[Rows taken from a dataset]
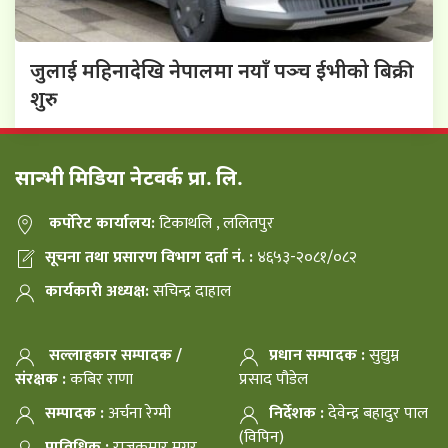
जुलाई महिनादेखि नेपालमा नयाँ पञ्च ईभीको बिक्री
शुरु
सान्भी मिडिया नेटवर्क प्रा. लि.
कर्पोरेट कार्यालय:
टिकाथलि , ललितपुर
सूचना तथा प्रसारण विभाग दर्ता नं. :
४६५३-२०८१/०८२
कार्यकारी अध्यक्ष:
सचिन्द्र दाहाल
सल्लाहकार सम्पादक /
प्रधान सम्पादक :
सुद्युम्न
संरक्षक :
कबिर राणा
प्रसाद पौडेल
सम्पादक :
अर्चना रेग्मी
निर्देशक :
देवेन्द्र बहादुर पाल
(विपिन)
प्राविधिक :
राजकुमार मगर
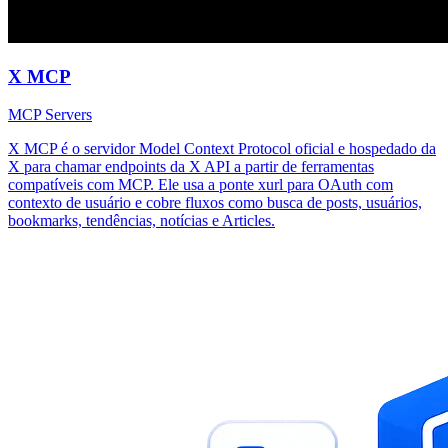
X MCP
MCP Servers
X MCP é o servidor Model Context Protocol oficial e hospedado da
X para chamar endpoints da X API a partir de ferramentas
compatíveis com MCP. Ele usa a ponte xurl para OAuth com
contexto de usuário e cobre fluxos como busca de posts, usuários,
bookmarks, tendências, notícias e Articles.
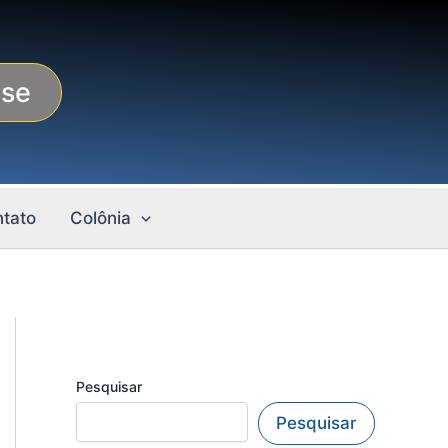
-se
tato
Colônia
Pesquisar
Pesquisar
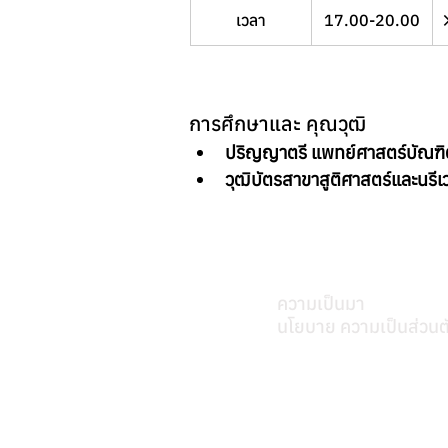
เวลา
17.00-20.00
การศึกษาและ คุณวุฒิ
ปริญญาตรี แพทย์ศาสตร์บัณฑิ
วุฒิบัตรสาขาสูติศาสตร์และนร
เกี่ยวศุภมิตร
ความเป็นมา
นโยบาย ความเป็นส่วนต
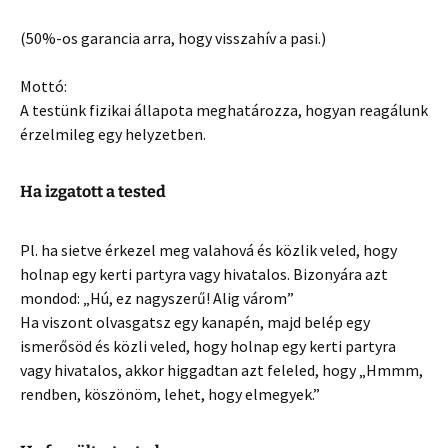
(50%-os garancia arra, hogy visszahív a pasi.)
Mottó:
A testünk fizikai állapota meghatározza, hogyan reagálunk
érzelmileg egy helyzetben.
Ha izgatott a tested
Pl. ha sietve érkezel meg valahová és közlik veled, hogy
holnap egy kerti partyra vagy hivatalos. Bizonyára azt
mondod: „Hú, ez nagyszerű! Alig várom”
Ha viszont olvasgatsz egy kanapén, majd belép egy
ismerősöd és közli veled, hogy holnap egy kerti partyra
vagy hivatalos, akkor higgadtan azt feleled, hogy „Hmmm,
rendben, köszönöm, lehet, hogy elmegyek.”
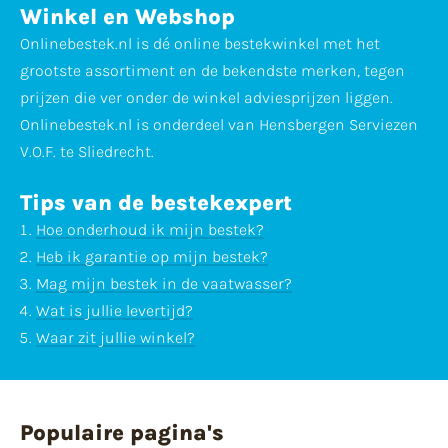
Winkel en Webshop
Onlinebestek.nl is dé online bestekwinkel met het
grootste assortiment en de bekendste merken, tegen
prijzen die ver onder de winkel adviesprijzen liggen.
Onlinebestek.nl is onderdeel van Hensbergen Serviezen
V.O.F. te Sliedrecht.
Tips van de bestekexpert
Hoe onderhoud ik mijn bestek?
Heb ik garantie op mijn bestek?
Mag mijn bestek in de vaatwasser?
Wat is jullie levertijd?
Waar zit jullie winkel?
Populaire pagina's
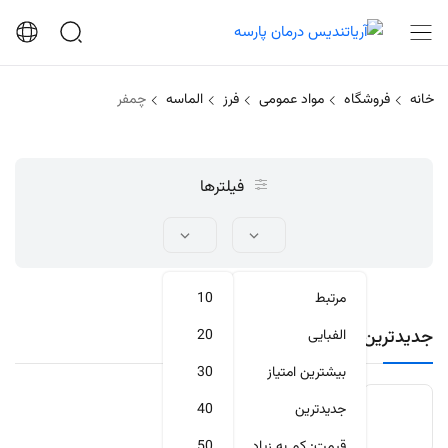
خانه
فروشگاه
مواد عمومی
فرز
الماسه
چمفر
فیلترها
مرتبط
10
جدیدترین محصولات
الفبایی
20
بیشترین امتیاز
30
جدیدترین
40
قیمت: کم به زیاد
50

__Job item__. Could you return every line of text from the rows above without changing it, leaving the pictures out?

__Solution to this exercise__.
जुलाई महिनादेखि नेपालमा नयाँ पञ्च ईभीको बिक्री
शुरु
सान्भी मिडिया नेटवर्क प्रा. लि.
कर्पोरेट कार्यालय:
टिकाथलि , ललितपुर
सूचना तथा प्रसारण विभाग दर्ता नं. :
४६५३-२०८१/०८२
कार्यकारी अध्यक्ष:
सचिन्द्र दाहाल
सल्लाहकार सम्पादक /
प्रधान सम्पादक :
सुद्युम्न
संरक्षक :
कबिर राणा
प्रसाद पौडेल
सम्पादक :
अर्चना रेग्मी
निर्देशक :
देवेन्द्र बहादुर पाल
(विपिन)
प्राविधिक :
राजकुमार मगर
X MCP
MCP Servers
X MCP é o servidor Model Context Protocol oficial e hospedado da
X para chamar endpoints da X API a partir de ferramentas
compatíveis com MCP. Ele usa a ponte xurl para OAuth com
contexto de usuário e cobre fluxos como busca de posts, usuários,
bookmarks, tendências, notícias e Articles.
-se
tato
Colônia
Pesquisar
Pesquisar
เวลา
17.00-20.00
การศึกษาและ คุณวุฒิ
ปริญญาตรี แพทย์ศาสตร์บัณฑิ
วุฒิบัตรสาขาสูติศาสตร์และนร
เกี่ยวศุภมิตร
ความเป็นมา
นโยบาย ความเป็นส่วนต
(50%-os garancia arra, hogy visszahív a pasi.)
Mottó:
A testünk fizikai állapota meghatározza, hogyan reagálunk
érzelmileg egy helyzetben.
Ha izgatott a tested
Pl. ha sietve érkezel meg valahová és közlik veled, hogy
holnap egy kerti partyra vagy hivatalos. Bizonyára azt
mondod: „Hú, ez nagyszerű! Alig várom”
Ha viszont olvasgatsz egy kanapén, majd belép egy
ismerősöd és közli veled, hogy holnap egy kerti partyra
vagy hivatalos, akkor higgadtan azt feleled, hogy „Hmmm,
rendben, köszönöm, lehet, hogy elmegyek.”
Winkel en Webshop
Onlinebestek.nl is dé online bestekwinkel met het
grootste assortiment en de bekendste merken, tegen
prijzen die ver onder de winkel adviesprijzen liggen.
Onlinebestek.nl is onderdeel van Hensbergen Serviezen
V.O.F. te Sliedrecht.
Tips van de bestekexpert
Hoe onderhoud ik mijn bestek?
Heb ik garantie op mijn bestek?
Mag mijn bestek in de vaatwasser?
Wat is jullie levertijd?
Waar zit jullie winkel?
Populaire pagina's
خانه
فروشگاه
مواد عمومی
فرز
الماسه
چمفر
فیلترها
مرتبط
10
جدیدترین محصولات
الفبایی
20
بیشترین امتیاز
30
جدیدترین
40
قیمت: کم به زیاد
50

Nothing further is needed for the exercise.